One type of detector caused inelastic scattering, which I don’t understand, but apparently the one slit acted more like a spherical wave that didnt interfere with the adjacent cylindrical wave.

The full paper is behind a paywall and I can't find a preprint on arxiv.org, so I can't look at the actual math being used. The description in the phys.org article is in vague ordinary language and can't really support a proper analysis. Without seeing more of the technical details, all I can say is that the mechanism they are describing might be specific to this particular kind of which-way detector, not a general property of any which-way detector.

 

[David Byrden]

In everyday life, we're used to the notion that we can explain something by breaking it down into parts.

The car comprises engine, wheels etc.; the engine has casing, timing, pistons etc.; the timing circuit has wiring, chips, software etc; and so on in a seemingly unending sequence.

But at the quantum level we hit a wall.

Quantum mechanics gives us equations that predict behaviours, but we cannot explain them by breaking things down further. There is no further to go.

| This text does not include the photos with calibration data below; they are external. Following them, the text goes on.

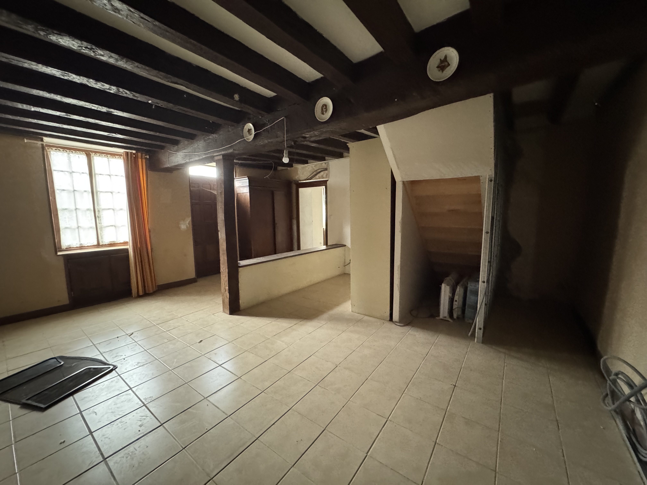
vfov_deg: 85.7
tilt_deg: -5.2
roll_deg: +0.7
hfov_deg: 102.1
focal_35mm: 14
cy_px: 242
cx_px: 324
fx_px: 262
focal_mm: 2.22
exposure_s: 1/60
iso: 1250
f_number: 2.2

What we can do is " interpret" QM by imagining mechanisms that are comprehensible to us and that match the predicted behaviours (We hope). But when you assume, for example, collapse of the wave function, you will never see a wave function collapsing. It's not what "Really happens", it's more like a "story that I tell myself".

David

 

[David Byrden]

...some of the electron waves that went through the first slit would have hit both of the pairs of second slits and then when we measure if it went through one of the two secondary double slits we’ll measure that it did, and yet that same electron has made an interference pattern behind the unmeasured second double slit.

Ah, there's the rub!

Any single electron does not make a pattern. It makes a dot. It lands at one point.

David

 

[Sting33]

Ah, there's the rub!

Any single electron does not make a pattern. It makes a dot. It lands at one point.

David

Oh yeah! Of course. So only the electrons that traveled to the second measured slits would “choose” a slit and not cause an interference pattern. Like you and others have said, the new “source” becomes the second slits.

 

[PeroK]

Oh yeah! Of course. So only the electrons that traveled to the second measured slits would “choose” a slit and not cause an interference pattern. Like you and others have said, the new “source” becomes the second slits.

By focusing on the final outcome for many electrons in terms of an interference pattern or not, you may be distracting yourself from the main point. Each electron behaves probabilistically based on the paths available to it. An intermediate measurement reduces the available paths and the electron behaves According to a different set of probabilities.

Whether the eventual result is an "interference pattern" or not is a bit of a side issue - although the final pattern does, of course, correlate with the paths available to each electron.